Campus sculpture tour: Spiral into nature with Heath Satow's 'Inflorescence'

A dazzling display of light, form and reflection make this mathematically-organic work a centerpiece of the ConocoPhillips Integrated Science Building entrance.

Inflorescence as viewed at night, reflecting the hue of its motion-sensing lights. Photo by Mark Zimmerman.

A student’s first visit to the ConocoPhillips Integrated Science Building (CPISB) — hopefully starts at the front, where — figuratively and literally — an eye into the world around them awaits. This “eye” is the result of a highly-detailed Fibonacci sequence, which was Ogden, Utah-based artist Heath Satow’s inspiration for the form of a stainless steel sculpture.

“The spiraling forms you see in the piece are an expression of mathematical processes, and you'll see them in forms from the micro, like DNA, to the macro, like galaxy formations,” Satow told UAA’s Green and Gold News in 2017. 

Present in the shells of nautili, the human face and even ancient architecture, the Fibonacci sequence has been a fixture of mathematics for millennia. The pattern is a spiral, wherein each curve has the radius of the sum of two previous curves. This concept was first documented by Indian mathematician and poet Pingala around 200 B.C., with Virahanka, a student of his work, documenting its rules about 1,000 years later. It was brought to the West in 1202 by Italian mathematician Leonardo — or “Fibonacci” — of Pisa. 

Satow aimed to invoke the natural world with this decidedly natural pattern. In October 2013, his design — a spiral made of hundreds reflective shards of stainless steel — was awarded a commission by UAA. It was placed directly in front of the CPISB, gazing inward at the complex’s lobby. 

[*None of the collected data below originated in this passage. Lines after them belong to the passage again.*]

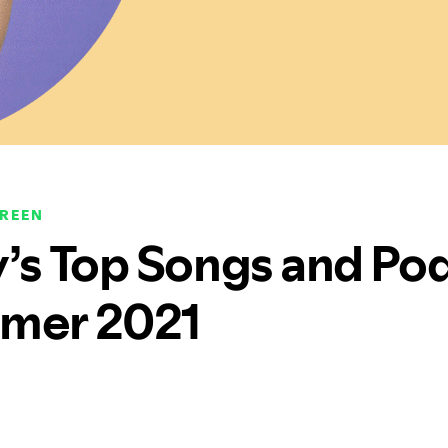
CREEN
y’s Top Songs and Po
mer 2021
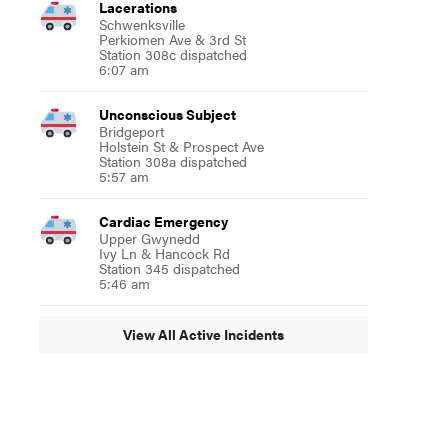
Lacerations
Schwenksville
Perkiomen Ave & 3rd St
Station 308c dispatched
6:07 am
Unconscious Subject
Bridgeport
Holstein St & Prospect Ave
Station 308a dispatched
5:57 am
Cardiac Emergency
Upper Gwynedd
Ivy Ln & Hancock Rd
Station 345 dispatched
5:46 am
View All Active Incidents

The numerous constituent panels — what Satow refers to as either “seeds, atoms, or cells” on his interactive sculpture map — branch out in a mathematically-defined pattern to form the larger spiral. While the sculpture coalesces into a cohesive unit from a distance, its smaller repetitions and mechanical complexity come into view as an observer approaches.

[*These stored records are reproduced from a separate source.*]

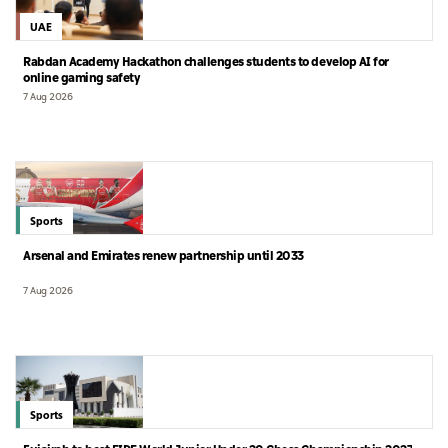
UAE
Rabdan Academy Hackathon challenges students to develop AI for
online gaming safety
7 Aug 2026
Sports
Arsenal and Emirates renew partnership until 2033
7 Aug 2026
Sports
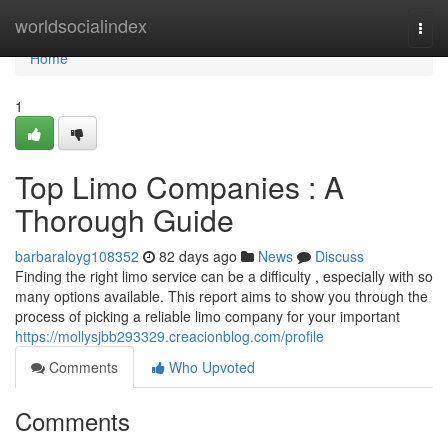
Home
worldsocialindex
Togg
navi
Home
1
Top Limo Companies : A
Thorough Guide
barbaraloyg108352
82 days ago
News
Discuss
Finding the right limo service can be a difficulty , especially with so
many options available. This report aims to show you through the
process of picking a reliable limo company for your important
https://mollysjbb293329.creacionblog.com/profile
Comments
Who Upvoted
Comments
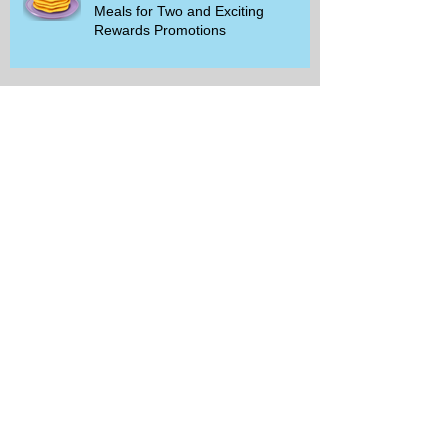
Meals for Two and Exciting
Rewards Promotions
The Rise of Walking Clubs and
Padel Trends in 2026: What You
Need to Know
Beginner-Friendly Sports and
Group Activities to Build Community
and Get Active
Savor the Savings with Captain D's
$5.99 Full Meal Deal Today!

These reflective polygonal surfaces of the sculpture almost appear to bend and diffuse the world around them. For Satow, this natural ebb and flow of perspective was crucial in drawing viewers into the piece, saying to Green and Gold that “[Inflorescence] has a very focused form, so that eases you into it.”

With its hundreds of eyes into the world, “Inflorescence” appears almost organic — moving and gesticulating with its audience. A cleverly-recessed motion-tracking light source compounds these characteristics in a way that compliments the prickly outlines of the metal organism. 

This complexity, of course, wasn’t without its challenges. Though Satow’s studio estimated a May 2015 completion in their press release, the final installation didn’t occur until two years later, in June 2017. This was a result of the design’s intricacy, requiring over 80 pages of calculations, numerous CAD renders, and years of fabrication in Satow’s former Los Angeles warehouse. 

Today, students can still see the world through “Infloresence’s” eye, and watch as the natural world lends its breath to this artificial canvas.